Among 1.3 million adult encounters, we identified those with a first episode of suspected infection. Using the maximum quick Sepsis-related Organ Failure Assessment score in each 6-hour epoch from onset of suspected infection until 48 hours later, we characterized repeated quick Sepsis-related Organ Failure Assessment with: 1) summary measures (e.g., mean over 48 hr), 2) crude trajectory groups, and 3) group-based trajectory modeling. We measured the predictive validity of repeated quick Sepsis-related Organ Failure Assessment using incremental changes in the area under the receiver operating characteristic curve for in-hospital mortality beyond that of baseline risk (age, sex, race/ethnicity, and comorbidity). Of 37,591 encounters with suspected infection, 1,769 (4.7%) died before discharge. Both the mean quick Sepsis-related Organ Failure Assessment at 48 hours (area under the receiver operating characteristic, 0.86 [95% CI, 0.85-0.86]) and crude trajectory groups (area under the receiver operating characteristic, 0.83 [95% CI, 0.83-0.83]) improved predictive validity compared with initial quick Sepsis-related Organ Failure Assessment (area under the receiver operating characteristic, 0.79 [95% CI, 0.78-0.80]) (p < 0.001 for both). Group-based trajectory modeling found five trajectories (quick Sepsis-related Organ Failure Assessment always low, increasing, decreasing, moderate, and always high) with greater predictive validity than the initial measurement (area under the receiver operating characteristic, 0.85 [95% CI, 0.84-0.85]; p < 0.001).

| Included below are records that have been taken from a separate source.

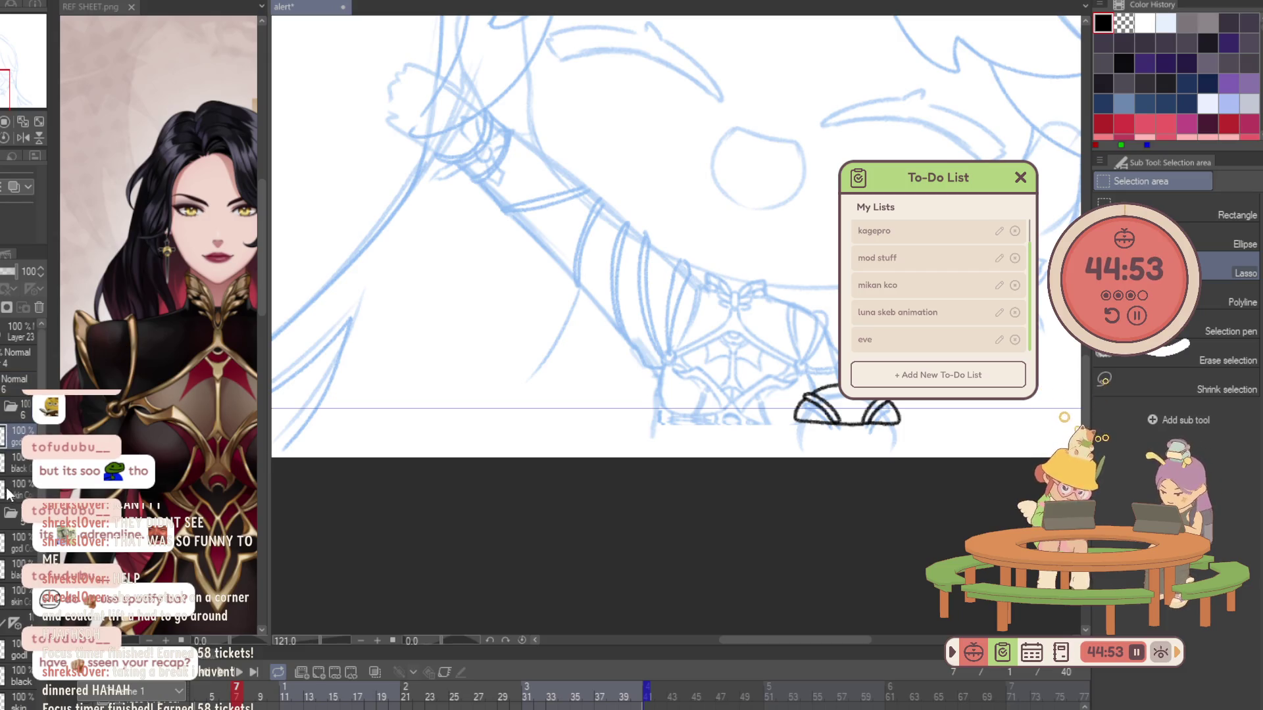
key(p)
scroll(623, 230, up, 5)
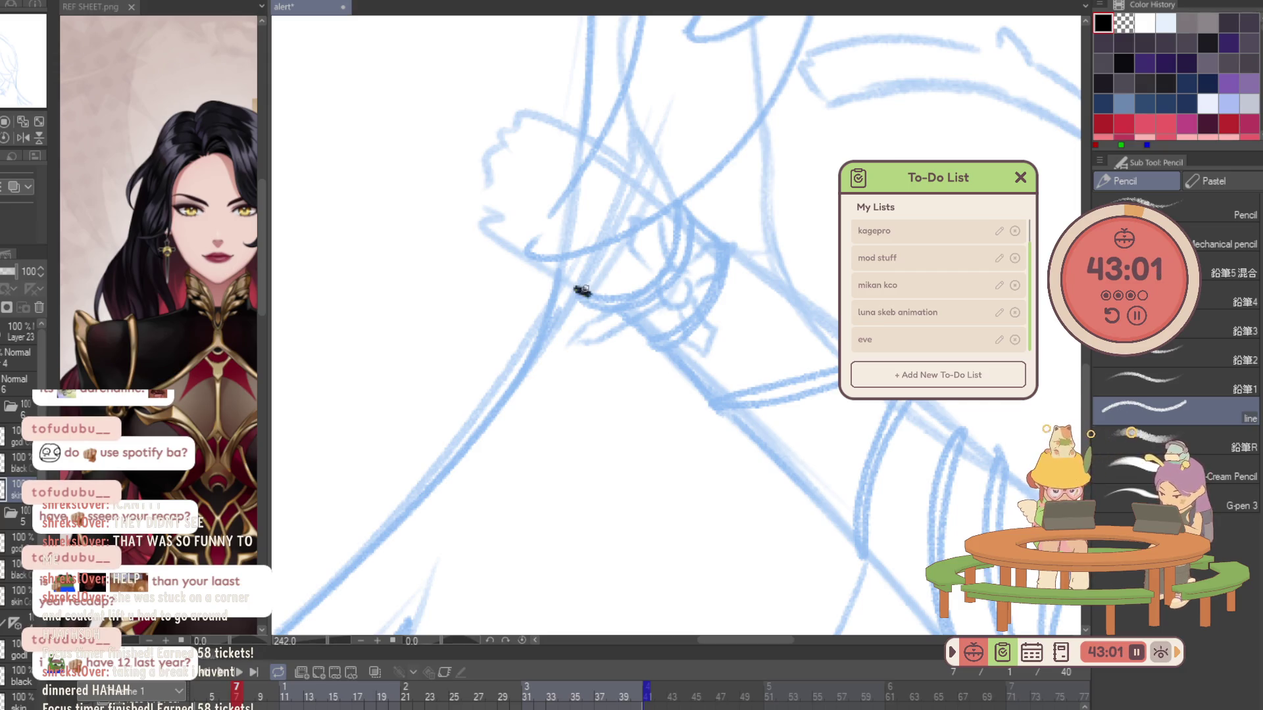
Draw the lower edge of the waving hand in black pencil over the blue sketch.
mouse_move(589, 293)
mouse_down()
mouse_move(494, 216)
mouse_move(488, 183)
mouse_move(571, 166)
mouse_move(550, 191)
mouse_up()
Outline the glove's fingers, raised thumb, palm crease and sides down to the wrist.
key(ctrl+z)
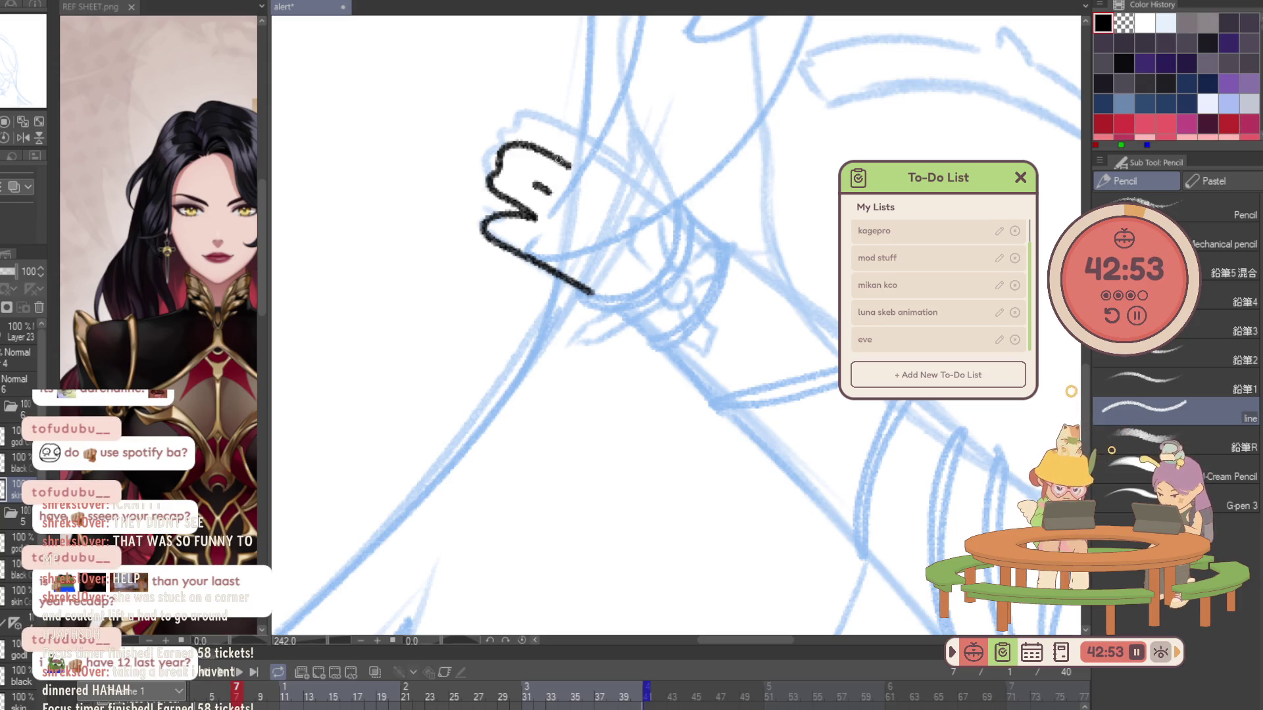
drag(541, 136, 630, 169)
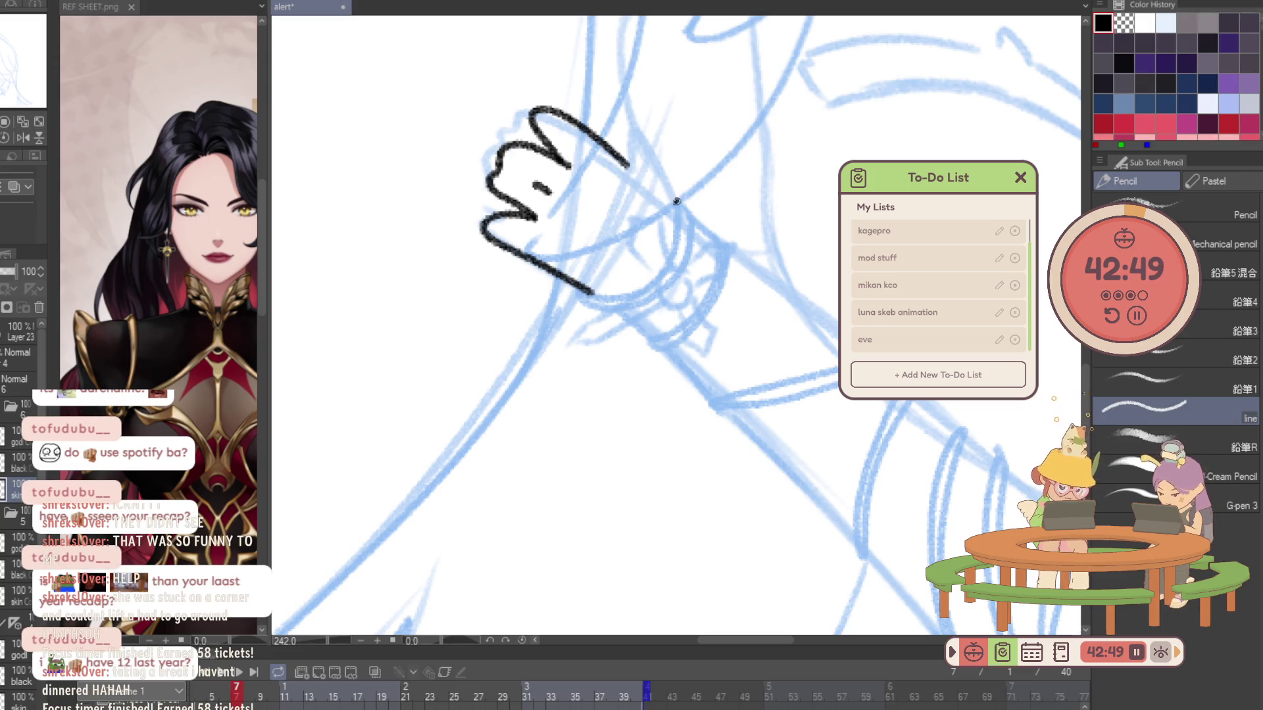
drag(660, 150, 628, 169)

Repeated measurements of quick Sepsis-related Organ Failure Assessment improve predictive validity for sepsis using in-hospital mortality compared with a single measurement of quick Sepsis-related Organ Failure Assessment at the time a clinician suspects infection.
在疑似感染患者中,快速全身性感染相关器官衰竭评估(quick Sepsis-related Organ Failure Assessment,qSOFA)单次测量对脓毒症具有良好的预测价值,但重复测量的有效性增加尚不清楚。我们旨在确定与初始测量相比,在 48 小时内重复快速全身性感染相关器官衰竭评估测量对脓毒症的预测价值是否具有增量预测价值。
回顾性队列研究。
2012 年宾夕法尼亚州西南部的 12 家医院。
急诊科、病房、麻醉后护理单位和 ICU 的所有成年医疗和外科就诊患者。
无。
在 130 万成年患者就诊中,我们确定了首次疑似感染的患者。使用从疑似感染开始到 48 小时后每个 6 小时时相的最大快速全身性感染相关器官衰竭评估评分,我们使用以下方法描述了重复快速全身性感染相关器官衰竭评估:1)总结测量值(例如,48 小时的平均值),2)原始轨迹组,和 3)基于群组的轨迹建模。我们使用医院死亡率的接受者操作特征曲线下面积的增量变化来测量重复快速全身性感染相关器官衰竭评估的预测价值,该变化超过了基线风险(年龄、性别、种族/民族和合并症)。在 37591 例疑似感染患者中,有 1769 例(4.7%)在出院前死亡。48 小时时的平均快速全身性感染相关器官衰竭评估(接受者操作特征曲线下面积,0.86 [95%置信区间,0.85-0.86])和原始轨迹组(接受者操作特征曲线下面积,0.83 [95%置信区间,0.83-0.83])均优于初始快速全身性感染相关器官衰竭评估(接受者操作特征曲线下面积,0.79 [95%置信区间,0.78-0.80])(均 p<0.001)。基于群组的轨迹建模发现了五个轨迹(快速全身性感染相关器官衰竭评估始终较低、增加、减少、中等和始终较高),其预测价值优于初始测量(接受者操作特征曲线下面积,0.85 [95%置信区间,0.84-0.85];p<0.001)。
与临床医生怀疑感染时的单次快速全身性感染相关器官衰竭评估相比,使用住院死亡率对疑似感染患者进行重复快速全身性感染相关器官衰竭评估可提高脓毒症的预测价值。